One such “shortcoming”
was laid bare by Mr. Sanusi last month to the parliamentary committee: a
phony subsidy on kerosene that he determined to be a racket, costing
the Nigerian treasury billions of dollars and greatly benefiting what he
called a “syndicate” of marketers and unknown others. Mr. Sanusi showed
that any official subsidy on kerosene had long since been abolished,
that the petroleum corporation was nonetheless selling kerosene to
marketers at less than a third of its purchase price on the
international market and that the Nigerian marketers were then selling
kerosene to the public at prices 300 to 500 percent above what they had
paid for it.
“It’s just a big scam,” Mr.
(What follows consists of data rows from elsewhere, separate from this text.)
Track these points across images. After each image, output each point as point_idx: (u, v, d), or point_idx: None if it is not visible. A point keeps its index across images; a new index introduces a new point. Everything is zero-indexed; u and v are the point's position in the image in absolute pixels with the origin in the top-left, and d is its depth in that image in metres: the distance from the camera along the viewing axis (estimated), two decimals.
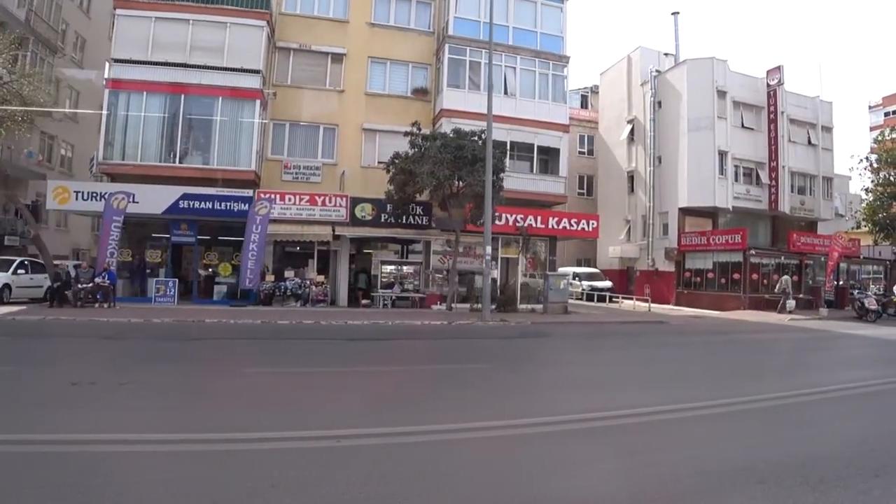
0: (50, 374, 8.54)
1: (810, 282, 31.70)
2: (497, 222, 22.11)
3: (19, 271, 20.79)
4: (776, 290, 27.93)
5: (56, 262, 21.04)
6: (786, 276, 28.60)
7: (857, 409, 7.93)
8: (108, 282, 19.27)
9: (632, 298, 31.25)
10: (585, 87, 45.01)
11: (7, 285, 19.98)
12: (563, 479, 4.74)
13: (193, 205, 21.29)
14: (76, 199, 20.99)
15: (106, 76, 22.11)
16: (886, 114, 56.32)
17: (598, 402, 7.67)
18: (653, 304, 29.09)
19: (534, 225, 24.47)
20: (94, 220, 26.36)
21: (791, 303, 26.85)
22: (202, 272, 22.72)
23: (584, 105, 44.17)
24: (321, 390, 8.22)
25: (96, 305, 18.67)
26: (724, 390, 8.68)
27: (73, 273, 19.97)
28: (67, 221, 31.44)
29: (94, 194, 20.88)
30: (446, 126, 22.98)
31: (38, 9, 26.93)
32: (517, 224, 23.69)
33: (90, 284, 19.05)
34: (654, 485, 4.62)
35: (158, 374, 8.83)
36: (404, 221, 23.33)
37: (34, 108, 21.26)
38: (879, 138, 37.82)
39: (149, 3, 21.94)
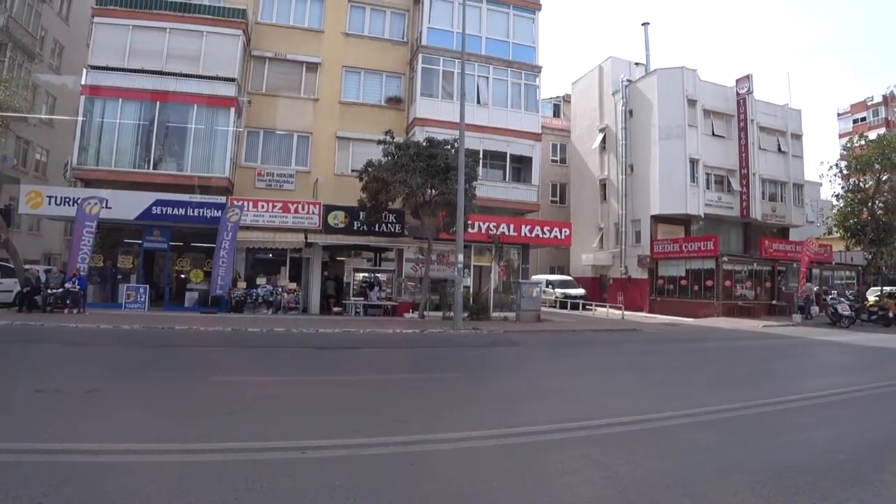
0: (14, 380, 8.47)
1: (783, 288, 32.16)
2: (470, 230, 22.33)
3: None
4: (802, 298, 28.35)
5: (27, 266, 20.92)
6: (809, 284, 29.06)
7: (832, 418, 7.94)
8: (78, 287, 19.19)
9: (605, 306, 31.38)
10: (558, 96, 45.42)
11: None
12: (542, 489, 4.77)
13: (166, 211, 21.31)
14: (49, 203, 20.93)
15: (82, 82, 22.02)
16: (855, 121, 57.26)
17: (571, 412, 7.68)
18: (626, 312, 29.27)
19: (506, 233, 24.61)
20: (66, 225, 26.19)
21: (815, 308, 27.23)
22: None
23: (556, 114, 44.57)
24: (289, 399, 8.13)
25: (66, 311, 18.56)
26: (698, 399, 8.75)
27: (43, 278, 19.85)
28: (40, 226, 31.27)
29: (68, 199, 20.83)
30: (419, 134, 23.19)
31: (18, 15, 26.77)
32: (490, 232, 23.84)
33: (60, 290, 18.97)
34: (634, 496, 4.66)
35: (126, 382, 8.75)
36: (377, 229, 23.49)
37: (10, 114, 21.23)
38: (848, 145, 38.44)
39: (126, 11, 22.01)
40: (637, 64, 37.60)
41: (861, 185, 34.62)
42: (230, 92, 22.44)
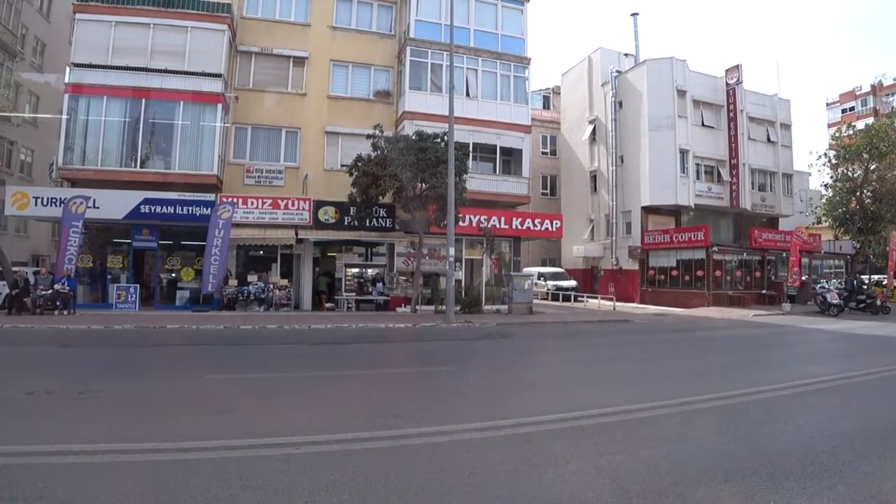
0: (4, 383, 8.36)
1: (772, 277, 32.32)
2: (461, 224, 22.33)
3: None
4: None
5: (15, 268, 20.70)
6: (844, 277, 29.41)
7: (820, 405, 7.97)
8: (67, 288, 19.06)
9: (596, 297, 31.59)
10: (547, 88, 45.40)
11: None
12: (535, 480, 4.76)
13: (155, 209, 21.18)
14: (35, 204, 20.73)
15: (66, 80, 21.74)
16: (843, 110, 57.60)
17: (564, 403, 7.64)
18: (617, 303, 29.45)
19: (497, 226, 24.62)
20: (54, 226, 26.03)
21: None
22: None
23: (546, 106, 44.58)
24: (282, 396, 8.10)
25: (56, 312, 18.47)
26: (689, 388, 8.76)
27: (32, 279, 19.68)
28: (27, 227, 30.94)
29: (54, 200, 20.63)
30: (409, 128, 23.13)
31: None
32: (481, 225, 23.78)
33: (49, 291, 18.82)
34: (627, 485, 4.66)
35: (118, 382, 8.65)
36: (368, 224, 23.45)
37: None
38: (837, 135, 38.69)
39: (109, 7, 21.72)
40: (626, 55, 37.62)
41: (849, 174, 34.86)
42: (216, 88, 22.26)
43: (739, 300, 29.44)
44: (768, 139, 35.11)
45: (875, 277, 36.71)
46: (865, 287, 29.79)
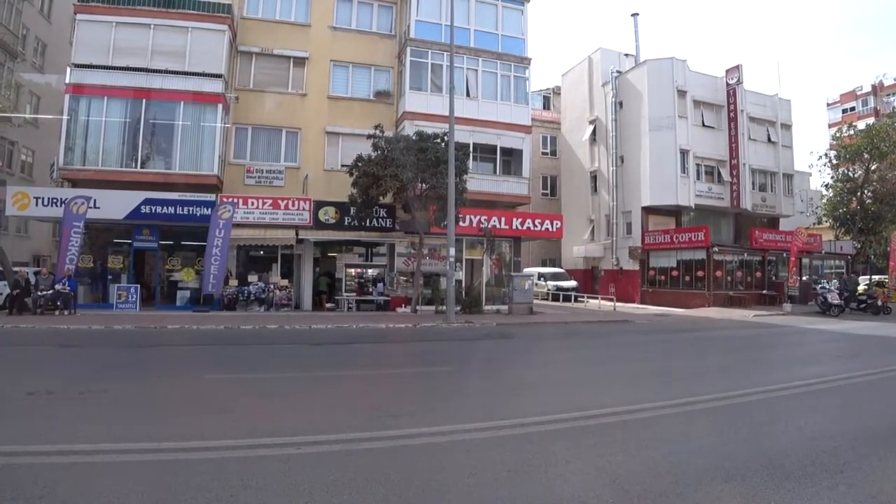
0: (5, 383, 8.35)
1: (773, 277, 32.28)
2: (461, 224, 22.32)
3: None
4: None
5: (16, 268, 20.73)
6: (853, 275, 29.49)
7: (821, 405, 7.96)
8: (68, 288, 19.08)
9: (597, 298, 31.57)
10: (547, 89, 45.38)
11: None
12: (536, 480, 4.77)
13: (155, 210, 21.17)
14: (36, 204, 20.72)
15: (66, 81, 21.75)
16: (844, 110, 57.57)
17: (565, 403, 7.64)
18: (618, 303, 29.40)
19: (498, 226, 24.62)
20: (54, 226, 26.02)
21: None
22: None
23: (546, 106, 44.57)
24: (283, 396, 8.10)
25: (56, 313, 18.47)
26: (690, 389, 8.76)
27: (32, 280, 19.69)
28: (28, 227, 31.00)
29: (55, 200, 20.61)
30: (409, 128, 23.13)
31: None
32: (481, 225, 23.78)
33: (50, 291, 18.83)
34: (627, 486, 4.66)
35: (118, 382, 8.64)
36: (368, 224, 23.43)
37: None
38: (837, 135, 38.71)
39: (109, 7, 21.74)
40: (627, 55, 37.62)
41: (850, 174, 34.91)
42: (217, 88, 22.26)
43: (740, 300, 29.40)
44: (769, 139, 35.06)
45: (876, 278, 36.68)
46: (867, 287, 29.79)
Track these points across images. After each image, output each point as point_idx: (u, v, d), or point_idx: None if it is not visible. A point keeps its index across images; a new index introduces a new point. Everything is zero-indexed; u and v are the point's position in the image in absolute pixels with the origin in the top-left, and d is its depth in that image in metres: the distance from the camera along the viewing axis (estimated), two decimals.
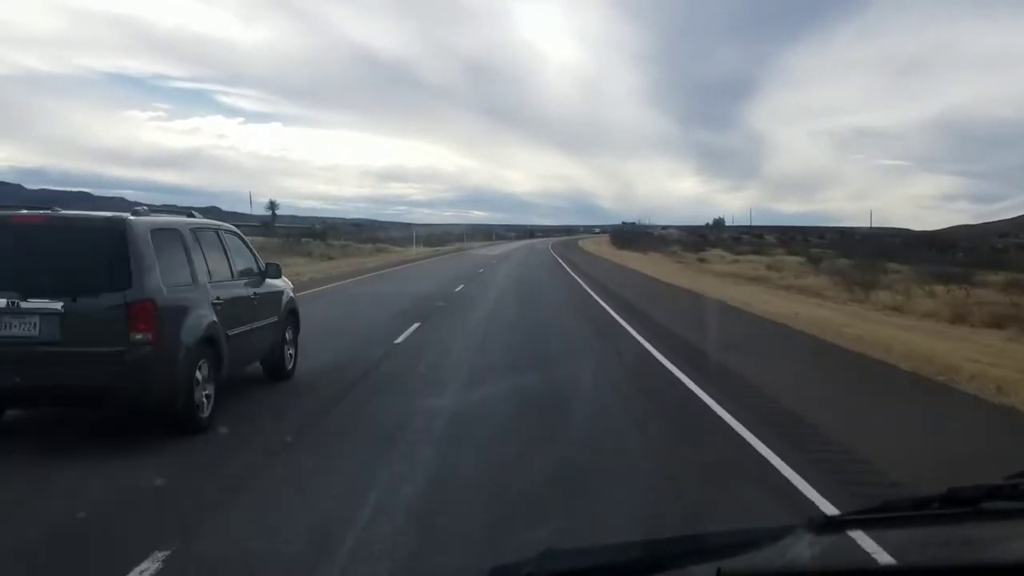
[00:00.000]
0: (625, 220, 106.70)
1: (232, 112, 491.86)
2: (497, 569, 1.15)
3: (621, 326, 13.36)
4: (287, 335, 7.72)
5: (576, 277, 29.08)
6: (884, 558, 1.40)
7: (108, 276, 5.23)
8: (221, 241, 6.80)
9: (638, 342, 11.25)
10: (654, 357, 9.82)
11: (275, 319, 7.44)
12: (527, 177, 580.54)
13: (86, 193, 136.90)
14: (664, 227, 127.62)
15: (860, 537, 1.63)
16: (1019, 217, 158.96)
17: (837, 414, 6.73)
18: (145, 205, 6.12)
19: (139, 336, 5.15)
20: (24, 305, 5.00)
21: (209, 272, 6.20)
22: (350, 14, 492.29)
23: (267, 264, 7.70)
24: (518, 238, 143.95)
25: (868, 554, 1.60)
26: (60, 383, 5.10)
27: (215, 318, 5.93)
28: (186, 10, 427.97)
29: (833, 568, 1.28)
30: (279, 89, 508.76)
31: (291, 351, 7.83)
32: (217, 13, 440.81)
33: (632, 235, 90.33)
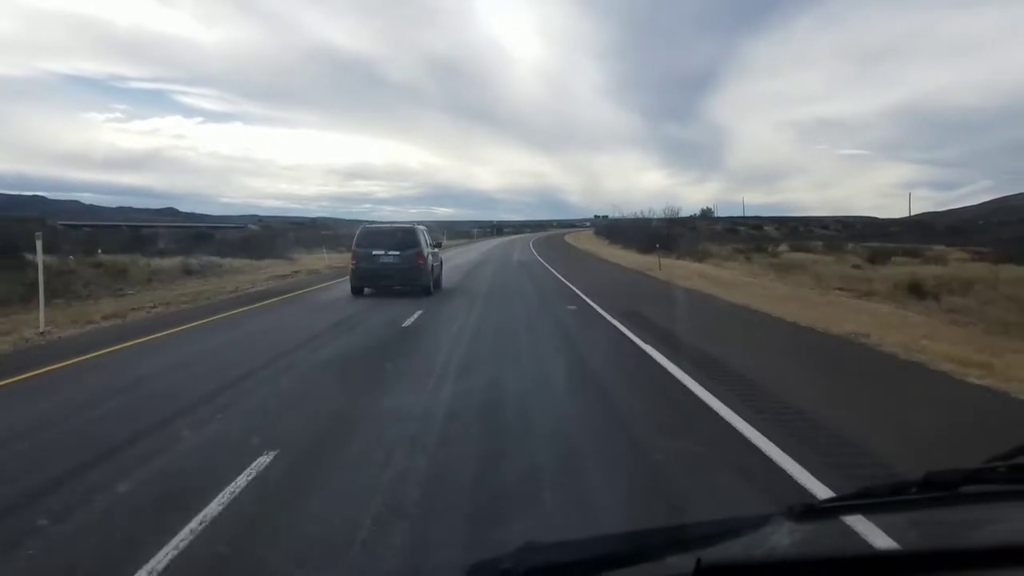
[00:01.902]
0: (597, 214, 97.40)
1: (192, 112, 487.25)
2: (476, 566, 1.13)
3: None
4: (440, 270, 19.61)
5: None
6: (864, 544, 1.49)
7: (410, 243, 17.18)
8: (427, 233, 18.72)
9: None
10: None
11: (439, 263, 19.37)
12: (494, 173, 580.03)
13: (41, 197, 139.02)
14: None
15: (840, 524, 1.61)
16: (989, 202, 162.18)
17: None
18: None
19: (419, 263, 17.11)
20: (391, 253, 16.95)
21: (428, 243, 18.17)
22: (312, 13, 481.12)
23: (437, 243, 19.78)
24: (484, 236, 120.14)
25: (847, 540, 1.66)
26: (401, 279, 17.04)
27: (432, 259, 17.91)
28: (144, 10, 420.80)
29: (813, 555, 1.25)
30: (240, 88, 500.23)
31: (440, 276, 19.63)
32: (175, 13, 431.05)
33: (625, 231, 73.92)
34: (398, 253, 16.98)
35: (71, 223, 52.29)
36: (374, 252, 17.06)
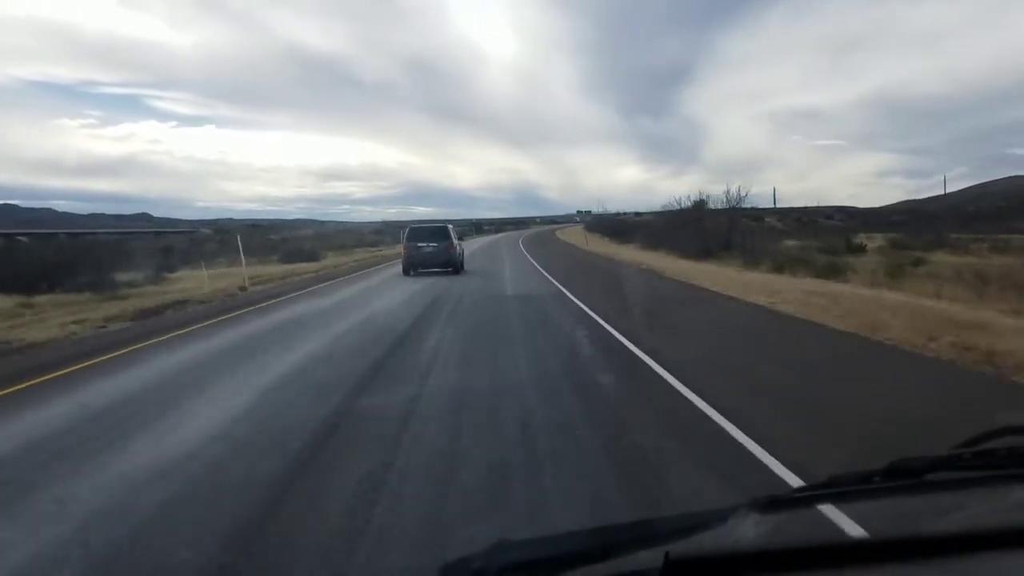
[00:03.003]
0: (580, 209, 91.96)
1: (165, 116, 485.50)
2: (448, 566, 1.13)
3: None
4: (463, 256, 26.55)
5: None
6: (831, 533, 1.47)
7: (445, 237, 24.20)
8: (454, 229, 25.73)
9: None
10: None
11: (462, 251, 26.35)
12: (472, 171, 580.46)
13: (13, 205, 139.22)
14: (638, 214, 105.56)
15: (807, 513, 1.60)
16: (969, 188, 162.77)
17: None
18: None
19: (451, 252, 24.30)
20: (431, 244, 24.09)
21: (456, 236, 25.20)
22: (284, 15, 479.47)
23: (461, 236, 26.80)
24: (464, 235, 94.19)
25: (814, 530, 1.60)
26: (438, 263, 24.30)
27: (459, 248, 24.95)
28: (113, 14, 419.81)
29: (780, 546, 1.26)
30: (213, 92, 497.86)
31: (463, 262, 26.53)
32: (146, 17, 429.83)
33: (625, 227, 68.42)
34: (436, 244, 23.91)
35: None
36: (419, 244, 23.97)
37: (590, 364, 8.38)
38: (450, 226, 25.70)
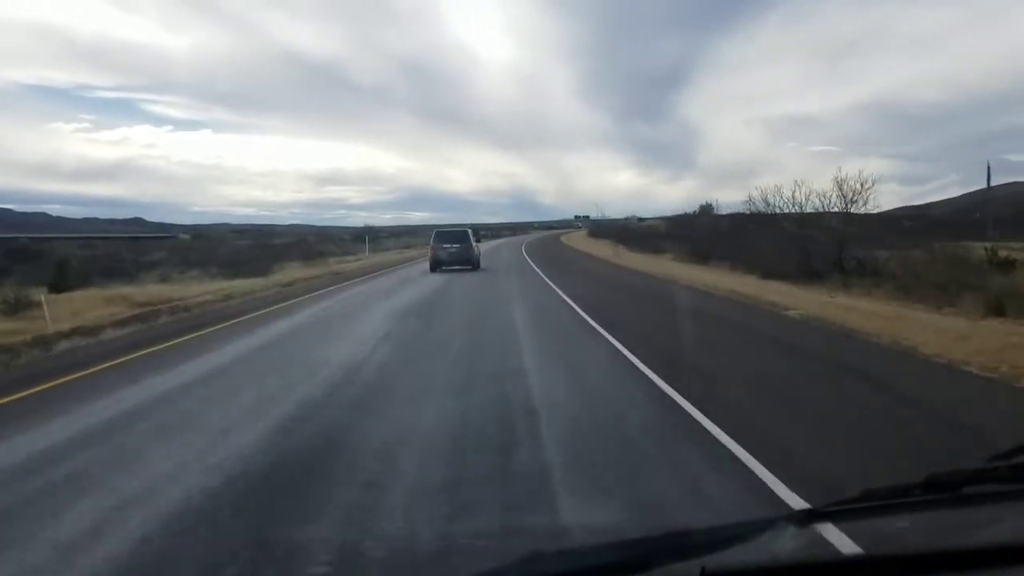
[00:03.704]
0: (578, 214, 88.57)
1: (161, 120, 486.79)
2: None
3: None
4: (480, 255, 30.67)
5: None
6: (865, 548, 1.41)
7: (465, 240, 28.45)
8: (472, 232, 29.91)
9: None
10: None
11: (479, 251, 30.49)
12: (469, 176, 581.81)
13: (8, 210, 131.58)
14: (641, 219, 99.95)
15: (841, 528, 1.61)
16: (972, 193, 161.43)
17: None
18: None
19: (470, 251, 28.60)
20: (454, 246, 28.44)
21: (475, 236, 29.38)
22: (280, 17, 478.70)
23: (478, 238, 31.18)
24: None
25: (850, 544, 1.58)
26: (459, 261, 28.50)
27: (477, 248, 29.11)
28: (108, 18, 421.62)
29: (815, 560, 1.24)
30: (209, 96, 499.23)
31: (479, 259, 30.66)
32: (140, 20, 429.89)
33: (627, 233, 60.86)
34: (457, 246, 27.91)
35: None
36: (444, 245, 28.04)
37: None
38: (469, 230, 30.03)
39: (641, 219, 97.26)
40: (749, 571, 1.18)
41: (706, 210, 47.99)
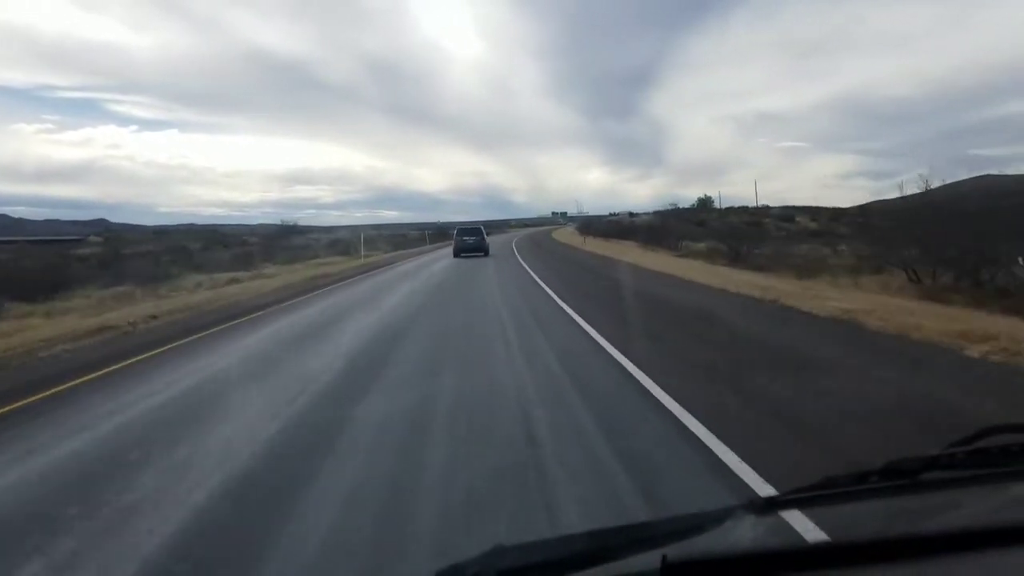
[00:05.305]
0: (554, 211, 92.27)
1: (126, 120, 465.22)
2: (443, 572, 1.13)
3: None
4: (487, 244, 42.08)
5: None
6: (824, 535, 1.45)
7: (479, 234, 39.94)
8: (484, 227, 42.11)
9: None
10: None
11: (488, 243, 42.25)
12: (439, 175, 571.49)
13: None
14: (632, 214, 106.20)
15: (801, 515, 1.68)
16: (937, 188, 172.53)
17: None
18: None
19: (483, 242, 40.05)
20: (471, 237, 39.74)
21: (485, 232, 41.46)
22: (247, 16, 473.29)
23: (488, 232, 43.09)
24: (419, 241, 70.96)
25: (809, 531, 1.64)
26: (475, 250, 39.18)
27: (486, 240, 40.98)
28: (72, 17, 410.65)
29: (774, 548, 1.28)
30: (175, 95, 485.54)
31: (488, 246, 42.20)
32: (103, 19, 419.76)
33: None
34: (474, 238, 39.42)
35: None
36: (464, 237, 39.46)
37: None
38: (482, 227, 41.07)
39: (632, 215, 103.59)
40: (710, 560, 1.18)
41: (705, 203, 55.89)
Sanusi said in the interview. “The amount is shared by a cabal.”
Though his official term would have ended in June anyway, Mr. Sanusi
said, he is challenging his removal in court. In a judiciary that is
only lightly insulated from political pressure, the outcome is
uncertain, though perhaps not with the wider public. One of the bankers
at the Feb. 11 meeting said: “For me personally, I don’t think there’s
anything wrong with the position he has taken. We are Nigerians. We owe
it to this country that things are run properly.”
One of
Nigeria’s leading activists, Tunde Bakare, a founder of the
pro-democracy organization Save Nigeria Group, said: “This is going to
be tried in the court of public opinion. We can’t wish this matter away.
Twenty billion dollars is not going to go away overnight.”